Niewiele wiedziałam o tej rasie – głównie z własnej winy, bo nie chciałam ich wtedy słuchać. Siedziałam wtedy w zbyt dużym szoku i strachu. Za wszelką cenę chciałam wrócić do domu i się gdzieś schować. Po dostaniu ziółek na uspokojenie to zrobiłam. Zaryglowałam praktycznie drzwi i okna, po czym opatuliłam się pod sam nos pościelą i siedziałam na środku łóżka przez kilka godzin. Nie wychodziłam nawet do łazienki, ale w końcu potrzeba wygrała. No, oczywiście rodzice również, bo chcieli pogadać, co się wydarzyło, ale nie potrafiłam im o tym powiedzieć. Skąd mogłam wiedzieć, co by sobie pomyśleli? Może uznaliby mnie za wariatkę lub pomyśleliby, że ich córka ma bardzo wybujałą wyobraźnię i wystraszyłam się jakiegoś zacienionego drzewa?

Nie...

To nie było drzewo.

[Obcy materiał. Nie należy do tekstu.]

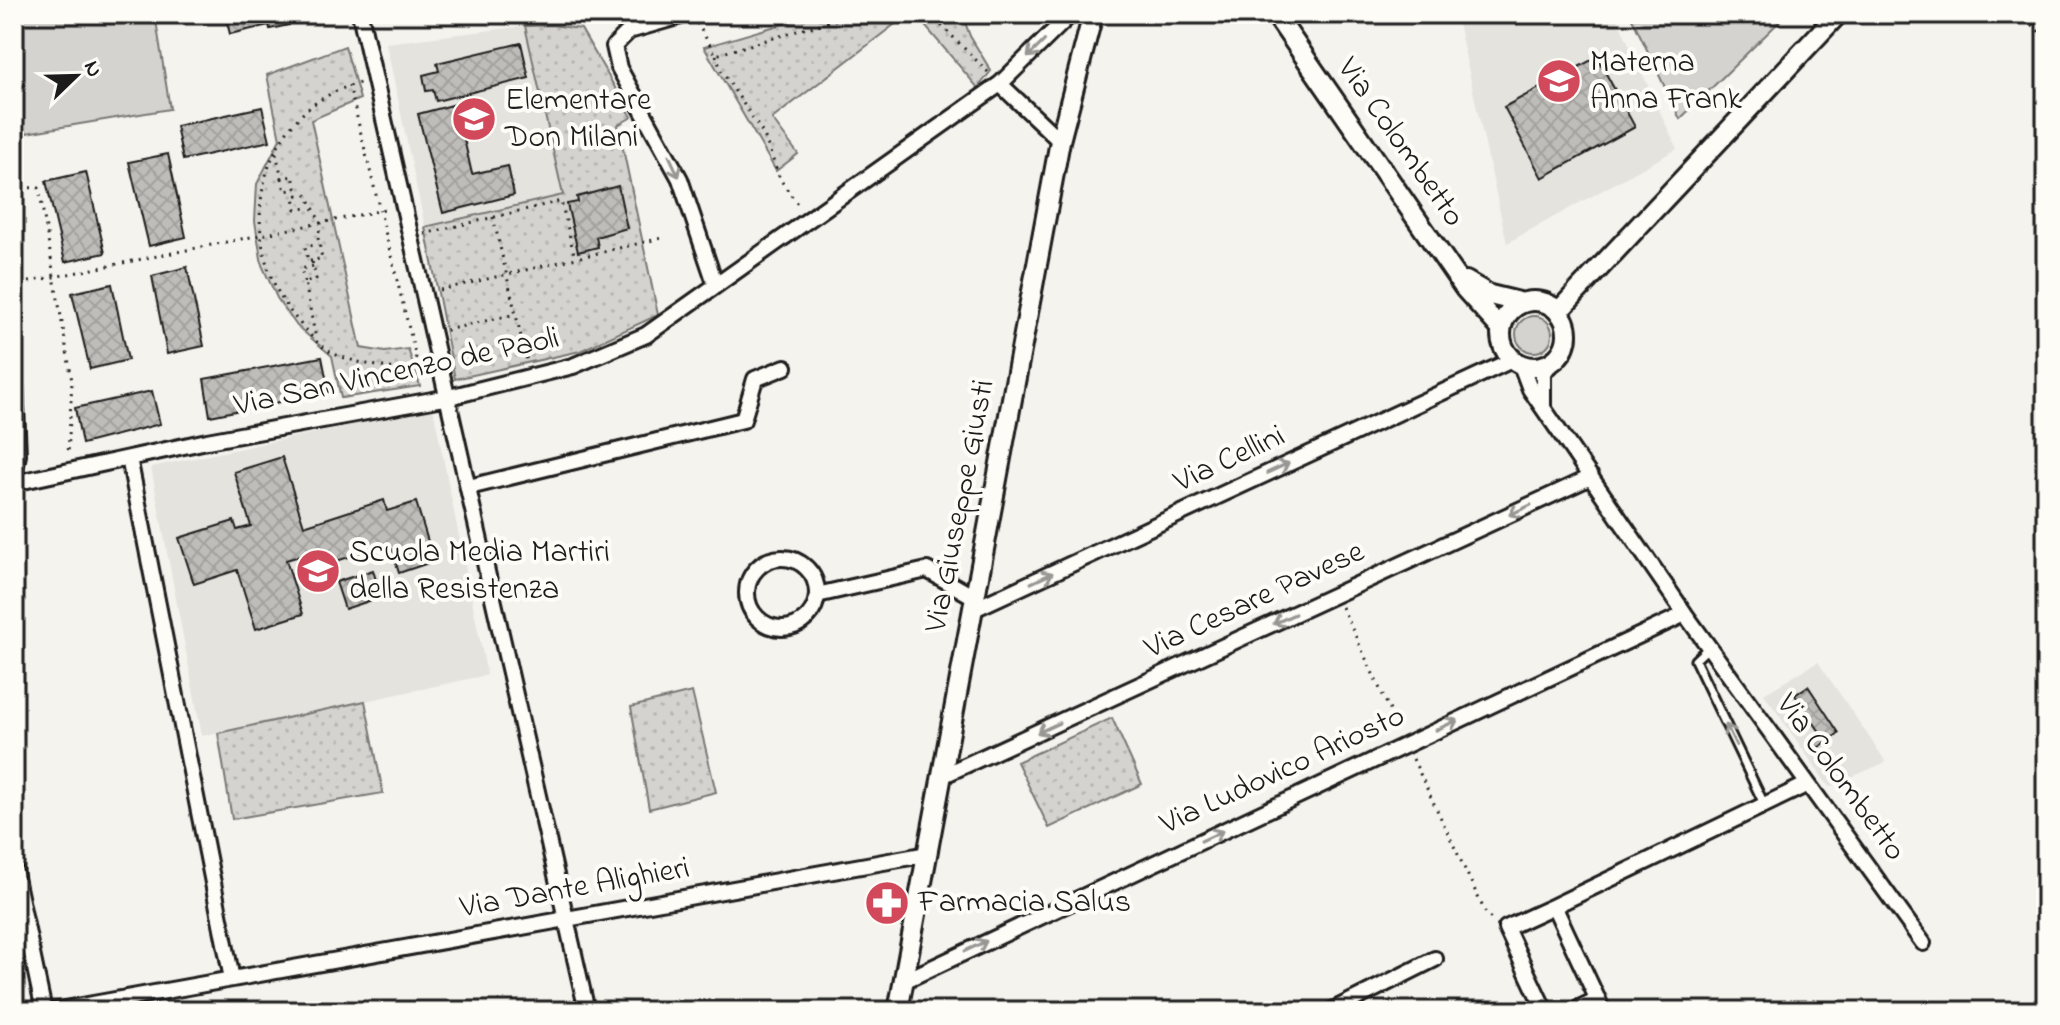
<svg xmlns="http://www.w3.org/2000/svg" width="2060" height="1025" viewBox="0 0 2060 1025" font-family="'Indie Flower',sans-serif">
<style>
.built{fill:#e4e3de}
.grass{fill:#d4d3cf;stroke:#787876;stroke-width:2}
.park{fill:url(#park-dots);stroke:#787876;stroke-width:2}
.building{fill:url(#building-cross-hatch);stroke:#1c1c1c;stroke-width:2}
.lines{fill:none;stroke-linecap:round;stroke-linejoin:round}
.lane-casing{stroke:#1c1c1c;stroke-width:13}
.street-casing{stroke:#1c1c1c;stroke-width:20}
.secondary-casing{stroke:#1c1c1c;stroke-width:24}
.path{stroke:#1c1c1c;stroke-width:3;stroke-dasharray:2 6;stroke-linecap:butt}
.lane{stroke:#fdfcf7;stroke-width:7}
.street{stroke:#fdfcf7;stroke-width:14}
.secondary{stroke:#fdfcf7;stroke-width:18}
.oneway{stroke:#989794}
.labels{text-anchor:middle;dominant-baseline:central;stroke-width:8;stroke-linejoin:round;paint-order:stroke}
.poi-label{font-size:32px;fill:#1c1c1c;stroke:#fdfcf7;text-anchor:start}
.street-label{font-size:32px;fill:#1c1c1c;stroke:#fdfcf7}
</style>
<defs>
<pattern id="park-dots" width="8" height="8" patternUnits="userSpaceOnUse" patternTransform="scale(2)"><rect width="8" height="8" fill="#d4d3cf"/><path d="M2 2h.1M6 6h.1" fill="none" stroke="#b5b5b1" stroke-width="1.8" stroke-linecap="round"/></pattern>
<pattern id="building-cross-hatch" width="8" height="8" patternUnits="userSpaceOnUse" patternTransform="scale(2)"><rect width="8" height="8" fill="#bebdba"/><path d="M0 0l8 8M0 8l8-8" fill="none" stroke="#a3a29f"/></pattern>
</defs>
<rect width="100%" height="100%" fill="#f4f3ee"/>
<filter id="ink" filterUnits="userSpaceOnUse"><feTurbulence type="fractalNoise" baseFrequency=".0125" numOctaves="2"/><feDisplacementMap in="SourceGraphic" scale="16" xChannelSelector="R" yChannelSelector="G"/><feConvolveMatrix kernelMatrix="1 2 1 2 8 2 1 2 1" color-interpolation-filters="sRGB"/></filter>
<g filter="url(#ink)">
<path class="built" d="M1456,14H1615L1677,149L1507,243Z
M525,26L564,195L425,227L386,43Z
M433,408L487,675L202,736L151,467Z
M1818,662L1886,762L1829,787L1764,694Z"/>
<path class="grass" d="M14,14H155L170,109L14,135Z
M1630,14H1787L1680,119Z
M1516 334a18 18 0 1 1 36 0a18 18 0 1 1-36 0Z"/>
<path class="park" d="M802,14H908L772,119L798,154L776,171L704,47L803,18Z
M915,14H962L970,36L991,71L978,88Z
M552,25L581,29L632,117L618,125L658,315L580,351L455,379L425,227L563,195L525,26Z
M345,46L360,99L311,120L361,348L385,352L408,349L420,386L341,398L332,356L297,326L277,298L262,265L255,221L257,184L280,139L267,75Z
M692,692L716,792L649,809L631,707Z
M365,701L383,793L232,819L218,733Z
M1112,718L1142,784L1049,828L1017,762Z"/>
<path class="building" d="M225,14H286L289,25L270,29L269,25L230,34Z
M521,43L529,78L436,101L433,90L426,91L423,75L439,71L437,63Z
M1597,57L1635,127L1542,178L1504,107Z
M456,104L472,174L508,166L514,195L443,213L418,114Z
M262,107L270,141L183,160L176,126Z
M168,154L186,237L149,246L129,162Z
M86,172L105,253L65,262L46,181Z
M618,186L627,228L596,237L598,247L578,252L567,204L578,202L577,197Z
M187,267L204,346L167,354L152,276Z
M112,284L128,360L90,369L72,293Z
M322,357L329,392L210,416L204,379Z
M152,391L160,424L82,444L75,408Z
M282,457L304,526L384,500L387,511L416,502L434,561L399,573L390,544L308,570L303,555L286,560L303,614L256,629L237,570L194,584L179,538L234,521L237,530L251,526L234,472Z
M373,570L381,597L345,609L336,582Z
M1808,686L1839,733L1815,750L1808,740L1820,732L1795,695Z"/>
<g class="lines">
<g class="lane-casing">
<path id="lane" d="M1709,647L1695,660L1765,806"/>
</g>
<g class="street-casing">
<path id="street" d="M360,14L587,1011
M688,14L629,31L614,46L619,68L680,179L715,283
M1000,84L1060,141
M14,359L18,455L14,474
M1521,365L1530,389L1685,614L1923,943
M1543,406V374L1550,364
M129,458L232,979
M14,483L207,441L449,397L573,366L646,335L1000,84L1071,14
M469,487L743,420L755,379L785,367
M747 593a35 35 0 1 1 70 0a35 35 0 1 1-70 0Z
M817,595L927,570L974,597
M972,610L1512,360
M942,776L1591,477
M14,868L44,1011
M1554,906L1808,784
M906,980L1685,614
M54,1011L928,854
M1331,1011L1435,959
M1545,1011L1506,928L1554,906L1603,1011
M1573,1011L1598,999"/>
</g>
<g class="secondary-casing">
<path id="secondary" d="M1275,14L1465,289L1501,329
M1466,281L1490,295L1523,303
M1501 334a33 33 0 1 1 66 0a33 33 0 1 1-66 0Z
M1558,312L1838,14
M898,1011L1060,141L1093,14"/>
</g>
<path class="path" d="M930,14L989,73
M2020,14L2046,38
M697,23L716,55L854,14
M716,55L721,70L764,135L780,179L800,208
M349,85L416,357L409,370C383,368 355,363 332,353C317,345 303,327 293,315C232,237 257,108 360,83
M276,153L282,178L293,176L298,195H307L321,224L318,238L322,258L312,261L316,279L305,282L316,340
M282,178L285,191L296,189
M14,187L39,188L72,381L68,456
M298,195L294,196L296,209L310,208
M493,217L527,362
M424,234L561,201L575,258
M312,261H308L305,247L319,244
M29,282L389,209
M305,282L301,269L314,266
M440,290L662,238
M446,330L516,314
M1342,607L1399,730
M1413,759L1487,916L1493,920"/>
<use href="#lane" class="lane"/>
<use href="#street" class="street"/>
<use href="#secondary" class="secondary"/>
</g>
<defs><path id="oneway-shaft" d="M-6 0H5M1.5-3L5.5 0L1.5 3" fill="none" stroke-width="1.6" stroke-linecap="round" stroke-linejoin="round" transform="scale(2)"/></defs>
<g class="oneway">
<use href="#oneway-shaft" transform="translate(1036 49) rotate(135)"/>
<use href="#oneway-shaft" transform="translate(674 166) rotate(65)"/>
<use href="#oneway-shaft" transform="translate(1278 468) rotate(-25)"/>
<use href="#oneway-shaft" transform="translate(1520 510) rotate(155)"/>
<use href="#oneway-shaft" transform="translate(1042 578) rotate(-25)"/>
<use href="#oneway-shaft" transform="translate(1284 619) rotate(155)"/>
<use href="#oneway-shaft" transform="translate(1447 725) rotate(-25)"/>
<use href="#oneway-shaft" transform="translate(1048 728) rotate(155)"/>
<use href="#oneway-shaft" transform="translate(1731 735) rotate(-116)"/>
<use href="#oneway-shaft" transform="translate(1212 836) rotate(-25)"/>
<use href="#oneway-shaft" transform="translate(976 946) rotate(-25)"/>
</g>
</g>
<defs>
<g id="school-disc" transform="scale(2.3)"><circle r="9.5" fill="#d1495b" stroke="#fdfcf7"/><path d="M0-5L7-2L0 1L-7-2ZM-4 1L0 2.5L4 1V4Q0 6-4 4Z" fill="#fff"/></g>
<g id="pharmacy-disc" transform="scale(2.3)"><circle r="9.5" fill="#d1495b" stroke="#fdfcf7"/><path d="M-2-6h4v4h4v4h-4v4h-4v-4h-4v-4h4Z" fill="#fff"/></g>
</defs>
<g fill-rule="evenodd">
<use href="#school-disc" x="1559" y="81"/>
<use href="#school-disc" x="474" y="119"/>
<use href="#school-disc" x="318" y="571"/>
<use href="#pharmacy-disc" x="887" y="903"/>
</g>
<g class="labels">
<g class="poi-label">
<text x="1590" y="63">Materna<tspan x="1590" dy="37">Anna Frank</tspan></text>
<text x="505" y="101">Elementare<tspan x="505" dy="37">Don Milani</tspan></text>
<text x="349" y="553">Scuola Media Martiri<tspan x="349" dy="37">della Resistenza</tspan></text>
<text x="918" y="903">Farmacia Salus</text>
</g>
<g class="street-label">
<text transform="translate(1400 143) rotate(55)">Via Colombetto</text>
<text transform="translate(397 373) rotate(-12)">Via San Vincenzo de Paoli</text>
<text transform="translate(1230 460) rotate(-25)">Via Cellini</text>
<text transform="translate(961 506) rotate(-79)">Via Giuseppe Giusti</text>
<text transform="translate(1255 601) rotate(-25)">Via Cesare Pavese</text>
<text transform="translate(1283 771) rotate(-25)">Via Ludovico Ariosto</text>
<text transform="translate(1840 778) rotate(54)">Via Colombetto</text>
<text transform="translate(575 889) rotate(-10)">Via Dante Alighieri</text>
</g>
</g>
<rect width="2060" height="1025" fill="none" stroke="#fdfcf7" stroke-width="48"/>
<rect x="24" y="24" width="2012" height="977" fill="none" stroke="#1c1c1c" stroke-width="3" filter="url(#ink)"/>
<g transform="translate(76 76) rotate(67)" stroke="#fdfcf7" stroke-width="6" paint-order="stroke">
<path d="M0-6L14 30L0 20L-14 30Z" fill="#1c1c1c"/>
<text y="-12" font-size="22" font-weight="bold" text-anchor="middle" fill="#1c1c1c">N</text>
</g>
</svg>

To nie przypominało żadnej gałęzi czy pnia, tylko cholernie wielką stonogę z oczami jak u jakiegoś jaszczura. Dodatkowo posiadało nieco ludzką twarz i czarne przerzedzone włosy, które niemal zakrywały całą głowę.

Wszystko, co się wtedy wydarzyło, zapisałam w zeszycie. Zajęło to jakieś trzy strony, część pisma zostało rozmazane – głównie za sprawą pisania lewą ręką oraz łez.

Niemal podskoczyłam na łóżku, kiedy to do uszu doszedł dźwięk jakiegoś szurania. Zaczęłam się panicznie rozglądać po pomieszczeniu, jednak odetchnęłam z ulgą, gdy zobaczyłam Mistic. Musiała zeskoczyć z fotela od biurka, stąd szmer. Kotka wskoczyła na posłanie, zbliżyła się i zaczęła łasić do prawej łydki. Pogłaskałam ją po główce. Czuła, że działo się coś złego. Wiedziała, że nie było ze mną dobrze, dlatego próbowała poprawić mi humor.